Paula Scher's Maps
December 5th, 2007
Since the beginning on November, Paula Scher has been exhibiting her latest painting work in Maya Stendhal Gallery, in New York. Great work.
It may be old news to some, but it’s quite a discovery for me.
I’m amazed with the density of information Scher conveys in her paintings, exploring very diverse aspects of the regions she is depicting in the maps, from income differences in New York City to the population composition of cities in the Middle East.
It resembles very much a lot of generative art projects, only made by hand. This brings a subjective and case-by-case kind of approach to the details that allows her to choose what to bring forth in a way a algorithm most probably couldn’t. Not to mention the infinitely more interesting texture that her brushstrokes produce, compared to the frequently dr—though frequently beautiful—results achieved with the computer.
On the other hand, the work has a very solid conceptual basis. From the exhibition essay:
“These are absolutely, one hundred percent inaccurate,” Paula Scher declares of her colossal map paintings. Then, after a pause: “But not on purpose.” Another pause: they’re actually “sort of right.” And therein lies their bracing paradox. Scher’s sites—Manhattan, Israel, and India among them—are instantly recognizable. Scanning the allover expanse of the canvases, you might easily pick out the swath of Central Park, the void of the Dead Sea, the dot of Mumbai. But they are also highly interpretive. The colors and graphic styles allude to loose, mostly media-fed impressions. Consider Middle East, where black paint predominates, reflecting both the dire conflict in the region and the oil underlying it.
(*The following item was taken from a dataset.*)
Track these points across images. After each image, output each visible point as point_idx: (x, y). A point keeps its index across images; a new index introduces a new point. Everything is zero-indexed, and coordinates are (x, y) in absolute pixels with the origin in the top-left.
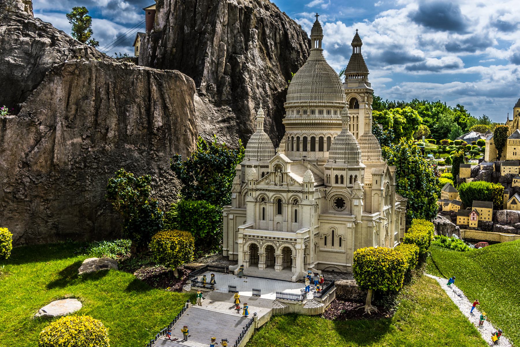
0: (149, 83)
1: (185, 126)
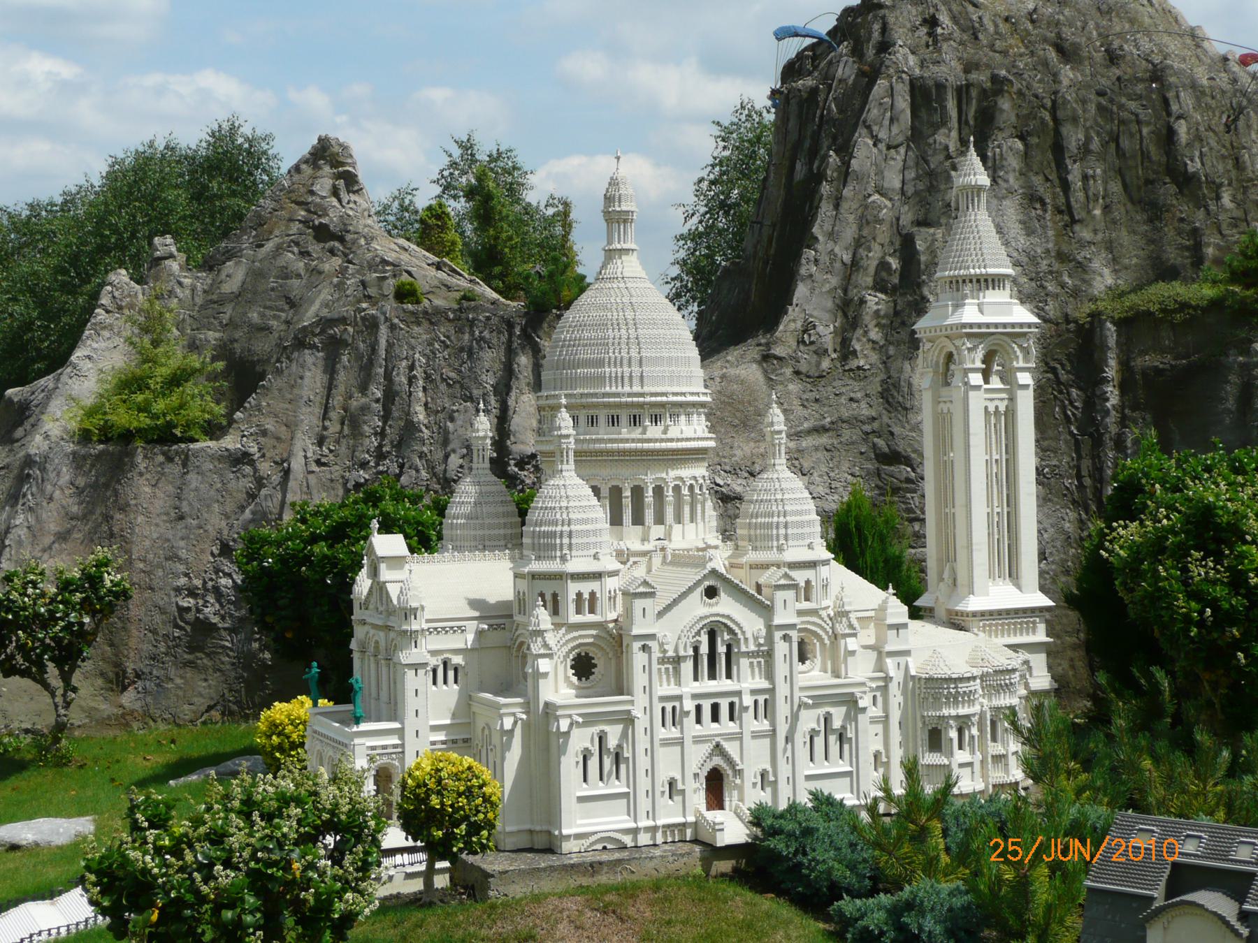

If you know where to get more information about her art, and about other people that carry on projects similar to this in any level, please comment below.
I also dug up a link to a previous exhibition she did, with similar work, back in 2005, at the same gallery.
Via Visual Complexity.
Update: Erik Natzke does something that might be the other way around: Flash Paintings. Those are pieces of Actionscript generative art which end result get’s very close to the texture of acrylic or oil paint. Definitely worth the visit.